**Work order**
The answer must consist of each line below that holds the word "till", copied as it stands.

**Recorded data**
[Start of Attachment]
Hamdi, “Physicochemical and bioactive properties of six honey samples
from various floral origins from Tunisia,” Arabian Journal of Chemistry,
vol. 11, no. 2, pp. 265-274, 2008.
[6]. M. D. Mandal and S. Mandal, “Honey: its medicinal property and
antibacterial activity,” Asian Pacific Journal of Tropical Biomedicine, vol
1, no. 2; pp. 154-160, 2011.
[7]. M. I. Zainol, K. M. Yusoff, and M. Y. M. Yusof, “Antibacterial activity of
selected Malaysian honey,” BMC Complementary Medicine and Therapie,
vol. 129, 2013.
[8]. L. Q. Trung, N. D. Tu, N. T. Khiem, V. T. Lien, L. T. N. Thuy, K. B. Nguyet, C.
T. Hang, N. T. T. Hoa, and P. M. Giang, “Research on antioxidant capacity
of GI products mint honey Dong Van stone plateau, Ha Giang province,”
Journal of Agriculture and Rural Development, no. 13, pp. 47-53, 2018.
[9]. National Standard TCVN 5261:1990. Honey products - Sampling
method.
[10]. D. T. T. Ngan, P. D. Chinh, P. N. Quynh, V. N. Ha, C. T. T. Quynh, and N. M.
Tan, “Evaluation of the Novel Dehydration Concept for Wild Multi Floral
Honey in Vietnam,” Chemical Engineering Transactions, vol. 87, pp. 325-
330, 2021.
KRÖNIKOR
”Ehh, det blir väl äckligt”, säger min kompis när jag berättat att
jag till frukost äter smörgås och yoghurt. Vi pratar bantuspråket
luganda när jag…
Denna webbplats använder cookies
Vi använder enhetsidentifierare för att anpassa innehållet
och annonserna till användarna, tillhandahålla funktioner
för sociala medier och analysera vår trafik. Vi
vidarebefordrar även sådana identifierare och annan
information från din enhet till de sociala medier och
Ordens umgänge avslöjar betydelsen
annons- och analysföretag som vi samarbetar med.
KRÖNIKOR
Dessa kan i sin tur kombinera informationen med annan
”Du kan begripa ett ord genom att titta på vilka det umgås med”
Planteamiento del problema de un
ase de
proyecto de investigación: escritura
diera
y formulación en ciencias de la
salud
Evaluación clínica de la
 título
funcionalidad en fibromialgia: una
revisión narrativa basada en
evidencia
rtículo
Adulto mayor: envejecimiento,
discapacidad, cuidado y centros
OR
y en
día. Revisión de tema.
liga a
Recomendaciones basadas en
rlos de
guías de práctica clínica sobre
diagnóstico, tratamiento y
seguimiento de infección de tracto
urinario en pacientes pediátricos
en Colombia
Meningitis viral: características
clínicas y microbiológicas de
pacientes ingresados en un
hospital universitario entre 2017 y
[End of Attachment]
[Start of Attachment]
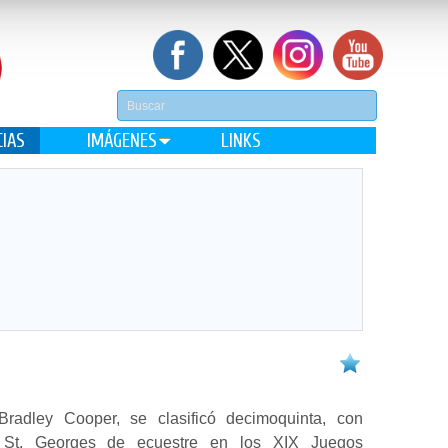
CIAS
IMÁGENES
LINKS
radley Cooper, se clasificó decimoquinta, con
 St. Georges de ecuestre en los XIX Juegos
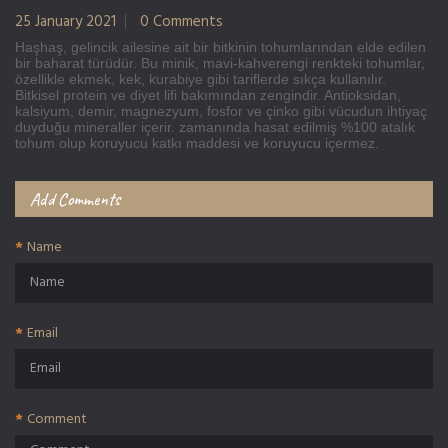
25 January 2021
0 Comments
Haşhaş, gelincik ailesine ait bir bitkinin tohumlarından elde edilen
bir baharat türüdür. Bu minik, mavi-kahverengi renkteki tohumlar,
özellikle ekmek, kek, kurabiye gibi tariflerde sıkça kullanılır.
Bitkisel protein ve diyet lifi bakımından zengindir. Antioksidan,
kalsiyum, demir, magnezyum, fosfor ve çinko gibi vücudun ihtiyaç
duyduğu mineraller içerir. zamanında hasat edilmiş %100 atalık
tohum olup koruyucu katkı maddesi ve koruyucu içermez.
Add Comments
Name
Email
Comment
[End of Attachment]
**Written reply**
jag till frukost äter smörgås och yoghurt. Vi pratar bantuspråket
och annonserna till användarna, tillhandahålla funktioner
information från din enhet till de sociala medier och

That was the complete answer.